START Dataset content

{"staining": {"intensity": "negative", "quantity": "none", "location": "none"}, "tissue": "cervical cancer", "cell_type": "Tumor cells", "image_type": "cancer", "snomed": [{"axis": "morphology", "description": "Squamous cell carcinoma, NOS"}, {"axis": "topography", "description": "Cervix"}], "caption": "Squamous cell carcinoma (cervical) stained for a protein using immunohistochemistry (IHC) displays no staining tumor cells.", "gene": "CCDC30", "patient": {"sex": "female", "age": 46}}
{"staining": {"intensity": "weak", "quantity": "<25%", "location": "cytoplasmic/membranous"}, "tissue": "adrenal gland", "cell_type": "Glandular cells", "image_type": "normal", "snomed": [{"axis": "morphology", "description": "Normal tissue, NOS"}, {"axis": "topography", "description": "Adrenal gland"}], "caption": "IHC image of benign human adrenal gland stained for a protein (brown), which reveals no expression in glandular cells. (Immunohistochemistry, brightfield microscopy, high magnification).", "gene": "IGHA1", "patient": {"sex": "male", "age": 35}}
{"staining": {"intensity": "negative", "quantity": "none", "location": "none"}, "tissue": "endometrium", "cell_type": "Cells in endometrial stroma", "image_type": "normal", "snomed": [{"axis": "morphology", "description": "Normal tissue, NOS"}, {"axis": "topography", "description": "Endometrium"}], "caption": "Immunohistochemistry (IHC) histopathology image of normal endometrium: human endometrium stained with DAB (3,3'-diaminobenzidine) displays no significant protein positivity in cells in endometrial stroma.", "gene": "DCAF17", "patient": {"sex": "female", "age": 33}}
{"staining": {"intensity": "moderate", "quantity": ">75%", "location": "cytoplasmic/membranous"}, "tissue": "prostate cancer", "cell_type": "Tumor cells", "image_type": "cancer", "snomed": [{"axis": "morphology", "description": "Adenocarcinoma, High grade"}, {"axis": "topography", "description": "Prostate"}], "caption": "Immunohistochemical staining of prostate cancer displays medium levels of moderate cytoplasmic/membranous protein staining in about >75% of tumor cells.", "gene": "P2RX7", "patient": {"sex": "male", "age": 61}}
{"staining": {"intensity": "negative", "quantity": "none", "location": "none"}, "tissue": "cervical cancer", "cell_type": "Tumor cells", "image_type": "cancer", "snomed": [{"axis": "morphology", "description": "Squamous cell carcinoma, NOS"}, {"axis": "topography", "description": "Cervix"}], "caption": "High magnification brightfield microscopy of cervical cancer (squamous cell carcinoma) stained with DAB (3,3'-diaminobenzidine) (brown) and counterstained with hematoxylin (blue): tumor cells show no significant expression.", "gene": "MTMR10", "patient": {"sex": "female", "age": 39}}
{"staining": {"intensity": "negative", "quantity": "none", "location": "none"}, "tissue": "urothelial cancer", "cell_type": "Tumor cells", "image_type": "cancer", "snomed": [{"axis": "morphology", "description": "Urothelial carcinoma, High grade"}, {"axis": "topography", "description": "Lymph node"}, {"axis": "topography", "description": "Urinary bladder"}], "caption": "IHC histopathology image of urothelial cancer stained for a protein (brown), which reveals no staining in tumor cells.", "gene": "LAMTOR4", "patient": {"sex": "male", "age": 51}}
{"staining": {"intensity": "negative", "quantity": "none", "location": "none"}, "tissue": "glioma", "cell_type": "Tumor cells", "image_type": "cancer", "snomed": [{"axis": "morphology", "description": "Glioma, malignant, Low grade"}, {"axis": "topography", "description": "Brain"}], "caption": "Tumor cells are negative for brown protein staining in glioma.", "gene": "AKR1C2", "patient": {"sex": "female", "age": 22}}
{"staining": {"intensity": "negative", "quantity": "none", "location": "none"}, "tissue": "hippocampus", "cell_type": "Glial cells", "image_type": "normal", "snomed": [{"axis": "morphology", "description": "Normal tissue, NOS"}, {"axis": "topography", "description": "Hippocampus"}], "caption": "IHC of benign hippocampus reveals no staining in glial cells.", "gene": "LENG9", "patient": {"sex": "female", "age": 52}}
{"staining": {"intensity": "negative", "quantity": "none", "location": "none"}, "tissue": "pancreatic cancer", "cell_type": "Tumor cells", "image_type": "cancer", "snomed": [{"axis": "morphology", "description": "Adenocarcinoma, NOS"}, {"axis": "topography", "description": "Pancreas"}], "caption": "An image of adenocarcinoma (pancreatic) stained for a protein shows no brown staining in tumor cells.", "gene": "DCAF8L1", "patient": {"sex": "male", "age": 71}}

END Dataset content

▸ Task description: The data above should be returned in full, exactly as written.

▸ Answer box:
{"staining": {"intensity": "negative", "quantity": "none", "location": "none"}, "tissue": "cervical cancer", "cell_type": "Tumor cells", "image_type": "cancer", "snomed": [{"axis": "morphology", "description": "Squamous cell carcinoma, NOS"}, {"axis": "topography", "description": "Cervix"}], "caption": "Squamous cell carcinoma (cervical) stained for a protein using immunohistochemistry (IHC) displays no staining tumor cells.", "gene": "CCDC30", "patient": {"sex": "female", "age": 46}}
{"staining": {"intensity": "weak", "quantity": "<25%", "location": "cytoplasmic/membranous"}, "tissue": "adrenal gland", "cell_type": "Glandular cells", "image_type": "normal", "snomed": [{"axis": "morphology", "description": "Normal tissue, NOS"}, {"axis": "topography", "description": "Adrenal gland"}], "caption": "IHC image of benign human adrenal gland stained for a protein (brown), which reveals no expression in glandular cells. (Immunohistochemistry, brightfield microscopy, high magnification).", "gene": "IGHA1", "patient": {"sex": "male", "age": 35}}
{"staining": {"intensity": "negative", "quantity": "none", "location": "none"}, "tissue": "endometrium", "cell_type": "Cells in endometrial stroma", "image_type": "normal", "snomed": [{"axis": "morphology", "description": "Normal tissue, NOS"}, {"axis": "topography", "description": "Endometrium"}], "caption": "Immunohistochemistry (IHC) histopathology image of normal endometrium: human endometrium stained with DAB (3,3'-diaminobenzidine) displays no significant protein positivity in cells in endometrial stroma.", "gene": "DCAF17", "patient": {"sex": "female", "age": 33}}
{"staining": {"intensity": "moderate", "quantity": ">75%", "location": "cytoplasmic/membranous"}, "tissue": "prostate cancer", "cell_type": "Tumor cells", "image_type": "cancer", "snomed": [{"axis": "morphology", "description": "Adenocarcinoma, High grade"}, {"axis": "topography", "description": "Prostate"}], "caption": "Immunohistochemical staining of prostate cancer displays medium levels of moderate cytoplasmic/membranous protein staining in about >75% of tumor cells.", "gene": "P2RX7", "patient": {"sex": "male", "age": 61}}
{"staining": {"intensity": "negative", "quantity": "none", "location": "none"}, "tissue": "cervical cancer", "cell_type": "Tumor cells", "image_type": "cancer", "snomed": [{"axis": "morphology", "description": "Squamous cell carcinoma, NOS"}, {"axis": "topography", "description": "Cervix"}], "caption": "High magnification brightfield microscopy of cervical cancer (squamous cell carcinoma) stained with DAB (3,3'-diaminobenzidine) (brown) and counterstained with hematoxylin (blue): tumor cells show no significant expression.", "gene": "MTMR10", "patient": {"sex": "female", "age": 39}}
{"staining": {"intensity": "negative", "quantity": "none", "location": "none"}, "tissue": "urothelial cancer", "cell_type": "Tumor cells", "image_type": "cancer", "snomed": [{"axis": "morphology", "description": "Urothelial carcinoma, High grade"}, {"axis": "topography", "description": "Lymph node"}, {"axis": "topography", "description": "Urinary bladder"}], "caption": "IHC histopathology image of urothelial cancer stained for a protein (brown), which reveals no staining in tumor cells.", "gene": "LAMTOR4", "patient": {"sex": "male", "age": 51}}
{"staining": {"intensity": "negative", "quantity": "none", "location": "none"}, "tissue": "glioma", "cell_type": "Tumor cells", "image_type": "cancer", "snomed": [{"axis": "morphology", "description": "Glioma, malignant, Low grade"}, {"axis": "topography", "description": "Brain"}], "caption": "Tumor cells are negative for brown protein staining in glioma.", "gene": "AKR1C2", "patient": {"sex": "female", "age": 22}}
{"staining": {"intensity": "negative", "quantity": "none", "location": "none"}, "tissue": "hippocampus", "cell_type": "Glial cells", "image_type": "normal", "snomed": [{"axis": "morphology", "description": "Normal tissue, NOS"}, {"axis": "topography", "description": "Hippocampus"}], "caption": "IHC of benign hippocampus reveals no staining in glial cells.", "gene": "LENG9", "patient": {"sex": "female", "age": 52}}
{"staining": {"intensity": "negative", "quantity": "none", "location": "none"}, "tissue": "pancreatic cancer", "cell_type": "Tumor cells", "image_type": "cancer", "snomed": [{"axis": "morphology", "description": "Adenocarcinoma, NOS"}, {"axis": "topography", "description": "Pancreas"}], "caption": "An image of adenocarcinoma (pancreatic) stained for a protein shows no brown staining in tumor cells.", "gene": "DCAF8L1", "patient": {"sex": "male", "age": 71}}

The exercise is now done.